State of Wonder

Two women form the nucleus of this story: Dr. Annick Swenson and Dr. Marina Singh. Dr. Singh was Dr. Swenson's student in medical school, which Dr. Singh left for a career in pharmacology. She has settled in to a life of research at “big pharma” Vogel, enjoying a discreet relationship with her older boss Mr. Fox, and a friendship with her colleague Anders Eckman.

Anders is sent to the Brazilian jungle to check up on Dr. Swenson, who has been there for years working for Vogel. She feels no urge to make timely reports; she just wants to continue studying the effects of a certain bark which, when chewed regularly, gives women the possibility of conceiving indefinitely. Dr. Swenson and her team haven't told the company that this same bark also renders women immune to malaria; a breakthrough in world health, but unlikely to generate the sort of big bucks that the fertility-boosting properties of the bark would. Suddenly, word reaches Vogel that Anders is dead of fever. Nothing else; no remains, no real information. Marina, filled with misgivings, is sent to the research site to find answers, her quiet life among the test tubes on indefinite hiatus.

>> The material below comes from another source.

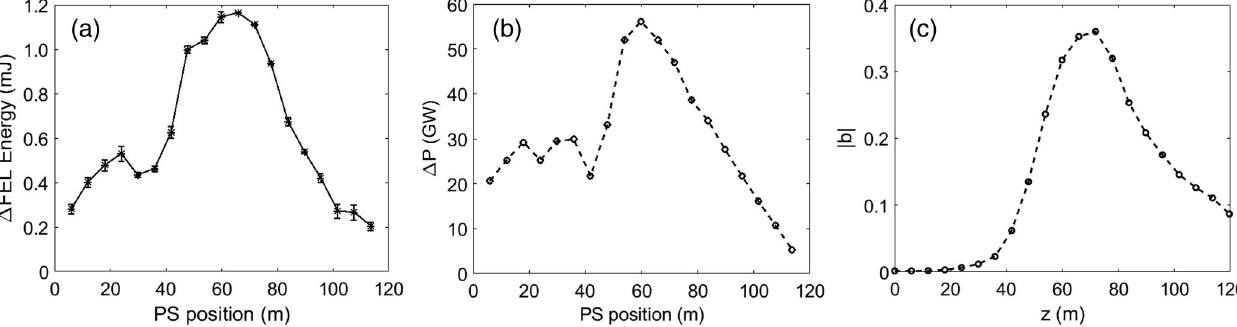
FIG. 7. The difference of maximum and minimum FEL energy from (a) experiment and (b) simulation according to the position of the phase shifter for scanning the gap. (c) Bunching factor along the undulator line obtained from simulation.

Patchett's evocation of  the Amazon port city of Manaus and its environs will have the reader dripping sweat and slapping at hard-shelled bugs, biting ants and crawling things with no known names. She makes the jungle jump off the page, and we wonder, along with Marina, why on earth she agreed to this odyssey. What she finds there is more than she bargained for, but she is equal to it. This is Patchett's best effort since The Patron Saint of Liars and, yes, that includes Bel Canto. --Valerie Ryan, Cannon Beach Book Company, Ore.